Reproduce the records word for word, from their first line through the line containing "6: (128, 159)", with both ends included.

:: EXTRACTED INFORMATION

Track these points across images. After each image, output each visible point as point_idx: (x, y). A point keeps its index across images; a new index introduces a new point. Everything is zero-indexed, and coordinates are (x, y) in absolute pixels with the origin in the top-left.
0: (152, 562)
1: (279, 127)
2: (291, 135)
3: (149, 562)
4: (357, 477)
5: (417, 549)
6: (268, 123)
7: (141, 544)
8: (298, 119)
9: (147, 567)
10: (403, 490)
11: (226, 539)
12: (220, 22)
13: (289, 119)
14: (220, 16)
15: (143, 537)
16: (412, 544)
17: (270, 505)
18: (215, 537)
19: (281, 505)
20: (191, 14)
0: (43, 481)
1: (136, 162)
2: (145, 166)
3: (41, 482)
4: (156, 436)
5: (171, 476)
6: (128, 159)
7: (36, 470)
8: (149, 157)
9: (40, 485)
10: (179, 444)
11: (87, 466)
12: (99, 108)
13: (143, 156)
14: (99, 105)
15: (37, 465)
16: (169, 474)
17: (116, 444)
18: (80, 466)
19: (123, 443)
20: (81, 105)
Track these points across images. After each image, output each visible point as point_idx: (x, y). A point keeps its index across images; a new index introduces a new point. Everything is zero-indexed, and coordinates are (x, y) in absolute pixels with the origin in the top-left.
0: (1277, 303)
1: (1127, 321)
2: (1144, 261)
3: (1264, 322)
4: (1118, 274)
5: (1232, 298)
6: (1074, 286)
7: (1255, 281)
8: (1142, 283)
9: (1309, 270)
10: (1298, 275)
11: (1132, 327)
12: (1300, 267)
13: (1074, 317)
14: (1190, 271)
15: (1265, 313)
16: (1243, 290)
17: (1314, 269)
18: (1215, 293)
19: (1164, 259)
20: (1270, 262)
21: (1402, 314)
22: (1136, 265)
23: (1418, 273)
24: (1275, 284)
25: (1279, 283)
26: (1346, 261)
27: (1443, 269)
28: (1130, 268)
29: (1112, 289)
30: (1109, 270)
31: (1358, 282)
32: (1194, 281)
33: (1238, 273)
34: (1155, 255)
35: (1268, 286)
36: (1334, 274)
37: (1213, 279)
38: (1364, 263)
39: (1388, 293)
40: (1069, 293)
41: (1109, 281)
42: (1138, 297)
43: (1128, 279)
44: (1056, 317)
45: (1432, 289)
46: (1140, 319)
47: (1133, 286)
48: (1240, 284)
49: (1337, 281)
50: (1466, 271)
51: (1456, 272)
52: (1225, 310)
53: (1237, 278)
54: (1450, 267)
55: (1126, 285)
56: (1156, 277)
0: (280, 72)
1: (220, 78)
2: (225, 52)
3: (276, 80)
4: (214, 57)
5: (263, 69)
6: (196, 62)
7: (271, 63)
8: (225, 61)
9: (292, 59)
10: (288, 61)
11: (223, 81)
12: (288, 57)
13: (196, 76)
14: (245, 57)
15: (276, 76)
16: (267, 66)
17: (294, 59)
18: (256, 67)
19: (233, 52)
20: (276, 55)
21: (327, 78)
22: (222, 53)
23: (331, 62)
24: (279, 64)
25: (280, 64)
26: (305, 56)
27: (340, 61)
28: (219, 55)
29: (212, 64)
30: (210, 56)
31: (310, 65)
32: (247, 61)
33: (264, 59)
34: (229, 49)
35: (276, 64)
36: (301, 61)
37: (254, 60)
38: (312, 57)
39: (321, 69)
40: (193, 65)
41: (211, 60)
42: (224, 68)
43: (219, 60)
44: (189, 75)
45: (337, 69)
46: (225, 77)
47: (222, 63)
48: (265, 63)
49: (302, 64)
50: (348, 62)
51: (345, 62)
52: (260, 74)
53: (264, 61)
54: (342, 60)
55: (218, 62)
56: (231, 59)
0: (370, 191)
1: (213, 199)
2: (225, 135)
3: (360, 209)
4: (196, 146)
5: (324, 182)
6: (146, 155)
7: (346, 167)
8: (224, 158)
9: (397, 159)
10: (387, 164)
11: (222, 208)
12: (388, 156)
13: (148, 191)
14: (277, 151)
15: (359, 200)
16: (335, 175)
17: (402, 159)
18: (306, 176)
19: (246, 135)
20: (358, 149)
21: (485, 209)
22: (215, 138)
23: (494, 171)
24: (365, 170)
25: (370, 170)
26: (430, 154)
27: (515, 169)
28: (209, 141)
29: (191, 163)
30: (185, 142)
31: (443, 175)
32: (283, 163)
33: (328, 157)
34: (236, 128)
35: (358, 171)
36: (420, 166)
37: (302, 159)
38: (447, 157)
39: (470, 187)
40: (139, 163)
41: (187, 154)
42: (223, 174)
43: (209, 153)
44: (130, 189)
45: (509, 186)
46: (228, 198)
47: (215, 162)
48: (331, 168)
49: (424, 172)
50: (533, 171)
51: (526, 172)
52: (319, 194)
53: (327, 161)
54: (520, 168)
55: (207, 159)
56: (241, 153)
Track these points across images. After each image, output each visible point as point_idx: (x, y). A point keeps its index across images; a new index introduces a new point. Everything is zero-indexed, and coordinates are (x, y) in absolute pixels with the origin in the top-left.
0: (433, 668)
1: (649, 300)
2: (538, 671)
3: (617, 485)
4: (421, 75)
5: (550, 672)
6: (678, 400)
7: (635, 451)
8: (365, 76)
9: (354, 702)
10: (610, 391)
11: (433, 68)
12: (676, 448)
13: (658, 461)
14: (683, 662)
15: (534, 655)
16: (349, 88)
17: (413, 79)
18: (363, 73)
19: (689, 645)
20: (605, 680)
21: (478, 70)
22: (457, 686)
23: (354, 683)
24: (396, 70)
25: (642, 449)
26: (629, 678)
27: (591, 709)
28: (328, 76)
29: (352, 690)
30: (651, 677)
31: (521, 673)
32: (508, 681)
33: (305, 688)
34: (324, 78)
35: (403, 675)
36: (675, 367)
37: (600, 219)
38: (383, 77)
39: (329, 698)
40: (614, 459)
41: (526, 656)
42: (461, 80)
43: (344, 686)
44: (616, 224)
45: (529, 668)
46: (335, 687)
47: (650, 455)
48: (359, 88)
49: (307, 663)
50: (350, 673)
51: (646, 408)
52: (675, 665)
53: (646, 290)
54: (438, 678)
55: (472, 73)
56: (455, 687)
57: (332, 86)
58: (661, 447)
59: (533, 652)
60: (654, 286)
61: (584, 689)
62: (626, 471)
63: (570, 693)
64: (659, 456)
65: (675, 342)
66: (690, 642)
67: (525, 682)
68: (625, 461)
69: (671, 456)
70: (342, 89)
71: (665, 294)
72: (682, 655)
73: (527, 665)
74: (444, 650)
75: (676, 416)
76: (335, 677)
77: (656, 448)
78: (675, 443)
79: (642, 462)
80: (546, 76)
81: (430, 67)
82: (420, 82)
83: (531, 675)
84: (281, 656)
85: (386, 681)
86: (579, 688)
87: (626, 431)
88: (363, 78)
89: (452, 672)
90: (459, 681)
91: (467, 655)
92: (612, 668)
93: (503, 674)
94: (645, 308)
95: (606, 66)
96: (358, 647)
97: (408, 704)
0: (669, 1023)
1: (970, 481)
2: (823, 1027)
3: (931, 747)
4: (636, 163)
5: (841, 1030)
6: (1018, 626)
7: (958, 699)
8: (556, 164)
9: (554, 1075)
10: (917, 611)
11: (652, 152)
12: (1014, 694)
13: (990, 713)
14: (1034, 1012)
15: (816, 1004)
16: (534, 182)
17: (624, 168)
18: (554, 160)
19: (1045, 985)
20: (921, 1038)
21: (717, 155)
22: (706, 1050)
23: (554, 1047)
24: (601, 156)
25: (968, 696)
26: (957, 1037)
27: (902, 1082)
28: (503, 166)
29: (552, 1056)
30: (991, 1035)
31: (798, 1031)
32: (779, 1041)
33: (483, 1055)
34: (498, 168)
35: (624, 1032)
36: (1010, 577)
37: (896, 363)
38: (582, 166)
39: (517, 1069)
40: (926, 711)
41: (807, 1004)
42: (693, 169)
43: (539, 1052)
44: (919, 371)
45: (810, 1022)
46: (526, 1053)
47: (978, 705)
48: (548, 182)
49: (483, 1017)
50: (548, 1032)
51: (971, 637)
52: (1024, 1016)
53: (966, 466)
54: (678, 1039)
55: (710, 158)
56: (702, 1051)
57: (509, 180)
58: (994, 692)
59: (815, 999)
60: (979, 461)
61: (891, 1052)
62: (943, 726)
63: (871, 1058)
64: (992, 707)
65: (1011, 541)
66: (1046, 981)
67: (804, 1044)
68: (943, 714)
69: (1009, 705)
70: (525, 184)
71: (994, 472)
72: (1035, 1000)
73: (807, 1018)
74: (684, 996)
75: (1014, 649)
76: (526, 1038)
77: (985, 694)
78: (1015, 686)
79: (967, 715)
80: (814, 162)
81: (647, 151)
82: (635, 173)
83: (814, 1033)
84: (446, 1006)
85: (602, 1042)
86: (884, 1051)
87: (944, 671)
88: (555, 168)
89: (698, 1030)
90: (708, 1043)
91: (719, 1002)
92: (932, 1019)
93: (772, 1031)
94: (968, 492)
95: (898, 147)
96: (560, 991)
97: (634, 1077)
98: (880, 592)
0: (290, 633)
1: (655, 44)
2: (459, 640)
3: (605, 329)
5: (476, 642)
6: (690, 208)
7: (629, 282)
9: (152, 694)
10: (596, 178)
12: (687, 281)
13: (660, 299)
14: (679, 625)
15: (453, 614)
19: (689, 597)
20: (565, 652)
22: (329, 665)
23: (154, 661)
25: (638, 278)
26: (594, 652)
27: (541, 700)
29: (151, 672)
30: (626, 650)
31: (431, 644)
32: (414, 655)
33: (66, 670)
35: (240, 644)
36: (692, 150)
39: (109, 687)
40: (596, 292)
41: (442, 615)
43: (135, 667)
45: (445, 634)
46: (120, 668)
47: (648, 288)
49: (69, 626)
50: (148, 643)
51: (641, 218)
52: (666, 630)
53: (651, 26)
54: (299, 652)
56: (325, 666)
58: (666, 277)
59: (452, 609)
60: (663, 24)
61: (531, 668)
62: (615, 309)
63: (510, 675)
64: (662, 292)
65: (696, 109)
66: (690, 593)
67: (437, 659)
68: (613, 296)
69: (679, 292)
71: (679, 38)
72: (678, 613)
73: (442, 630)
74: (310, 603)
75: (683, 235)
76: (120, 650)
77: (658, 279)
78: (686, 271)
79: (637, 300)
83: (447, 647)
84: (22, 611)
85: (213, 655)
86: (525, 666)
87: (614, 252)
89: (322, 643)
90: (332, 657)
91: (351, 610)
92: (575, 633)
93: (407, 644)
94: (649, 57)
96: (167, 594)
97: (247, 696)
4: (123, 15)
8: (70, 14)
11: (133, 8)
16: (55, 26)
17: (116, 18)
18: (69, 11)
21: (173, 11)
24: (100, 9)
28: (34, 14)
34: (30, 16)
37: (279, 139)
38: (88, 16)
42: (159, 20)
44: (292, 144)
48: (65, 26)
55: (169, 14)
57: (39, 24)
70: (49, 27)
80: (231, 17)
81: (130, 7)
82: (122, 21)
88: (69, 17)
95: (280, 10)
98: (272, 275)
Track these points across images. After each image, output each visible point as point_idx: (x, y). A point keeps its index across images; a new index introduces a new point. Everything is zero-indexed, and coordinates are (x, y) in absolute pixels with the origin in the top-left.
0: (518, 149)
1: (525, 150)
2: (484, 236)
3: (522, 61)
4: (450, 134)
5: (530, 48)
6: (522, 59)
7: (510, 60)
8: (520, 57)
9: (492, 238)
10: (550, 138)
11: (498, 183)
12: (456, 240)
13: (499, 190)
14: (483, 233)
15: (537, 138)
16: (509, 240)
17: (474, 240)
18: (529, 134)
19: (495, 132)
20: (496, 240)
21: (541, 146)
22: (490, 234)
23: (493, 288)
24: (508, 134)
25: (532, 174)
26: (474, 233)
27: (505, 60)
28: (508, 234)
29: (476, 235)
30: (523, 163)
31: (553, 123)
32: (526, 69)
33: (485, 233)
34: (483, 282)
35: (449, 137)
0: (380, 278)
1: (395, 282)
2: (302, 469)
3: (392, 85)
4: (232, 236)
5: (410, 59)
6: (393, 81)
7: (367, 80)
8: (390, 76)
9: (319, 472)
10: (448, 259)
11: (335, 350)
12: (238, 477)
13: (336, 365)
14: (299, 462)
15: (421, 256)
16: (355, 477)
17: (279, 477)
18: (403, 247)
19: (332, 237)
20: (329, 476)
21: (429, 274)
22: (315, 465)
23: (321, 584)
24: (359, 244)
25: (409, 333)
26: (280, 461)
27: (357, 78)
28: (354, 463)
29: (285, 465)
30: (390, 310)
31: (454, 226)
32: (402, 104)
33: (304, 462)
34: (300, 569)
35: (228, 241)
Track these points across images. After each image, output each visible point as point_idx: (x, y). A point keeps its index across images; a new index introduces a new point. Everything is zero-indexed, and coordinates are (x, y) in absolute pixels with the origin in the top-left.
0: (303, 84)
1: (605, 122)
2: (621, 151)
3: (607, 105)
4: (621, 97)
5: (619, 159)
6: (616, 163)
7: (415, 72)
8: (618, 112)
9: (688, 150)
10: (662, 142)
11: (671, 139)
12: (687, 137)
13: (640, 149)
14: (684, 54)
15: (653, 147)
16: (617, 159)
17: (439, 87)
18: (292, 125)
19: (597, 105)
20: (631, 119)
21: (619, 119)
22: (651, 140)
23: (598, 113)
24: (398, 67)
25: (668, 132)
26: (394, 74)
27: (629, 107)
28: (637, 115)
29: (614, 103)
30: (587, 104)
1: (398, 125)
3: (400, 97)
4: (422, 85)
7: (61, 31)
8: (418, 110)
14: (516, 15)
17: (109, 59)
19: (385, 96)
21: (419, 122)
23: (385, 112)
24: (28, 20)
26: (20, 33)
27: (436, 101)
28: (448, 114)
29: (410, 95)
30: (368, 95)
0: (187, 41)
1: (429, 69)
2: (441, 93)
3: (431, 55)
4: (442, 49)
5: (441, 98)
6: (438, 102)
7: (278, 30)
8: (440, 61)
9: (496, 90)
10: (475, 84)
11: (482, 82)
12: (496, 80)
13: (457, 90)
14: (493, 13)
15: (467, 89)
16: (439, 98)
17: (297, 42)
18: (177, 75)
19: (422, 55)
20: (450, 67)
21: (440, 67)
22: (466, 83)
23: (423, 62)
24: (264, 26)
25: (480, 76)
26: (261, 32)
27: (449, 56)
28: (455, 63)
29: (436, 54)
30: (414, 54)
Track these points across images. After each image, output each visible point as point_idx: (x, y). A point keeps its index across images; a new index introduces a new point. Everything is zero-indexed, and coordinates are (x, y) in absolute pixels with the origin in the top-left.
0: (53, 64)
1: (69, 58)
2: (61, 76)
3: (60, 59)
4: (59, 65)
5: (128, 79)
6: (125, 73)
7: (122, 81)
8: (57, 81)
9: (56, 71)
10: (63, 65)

::::

| EXERCISE RESULT |
Track these points across images. After each image, output each visible point as point_idx: (x, y). A point keeps its index across images; a new index introduces a new point. Everything is zero-indexed, and coordinates are (x, y) in absolute pixels with the origin in the top-left.
0: (152, 562)
1: (279, 127)
2: (291, 135)
3: (149, 562)
4: (357, 477)
5: (417, 549)
6: (268, 123)
7: (141, 544)
8: (298, 119)
9: (147, 567)
10: (403, 490)
11: (226, 539)
12: (220, 22)
13: (289, 119)
14: (220, 16)
15: (143, 537)
16: (412, 544)
17: (270, 505)
18: (215, 537)
19: (281, 505)
20: (191, 14)
0: (43, 481)
1: (136, 162)
2: (145, 166)
3: (41, 482)
4: (156, 436)
5: (171, 476)
6: (128, 159)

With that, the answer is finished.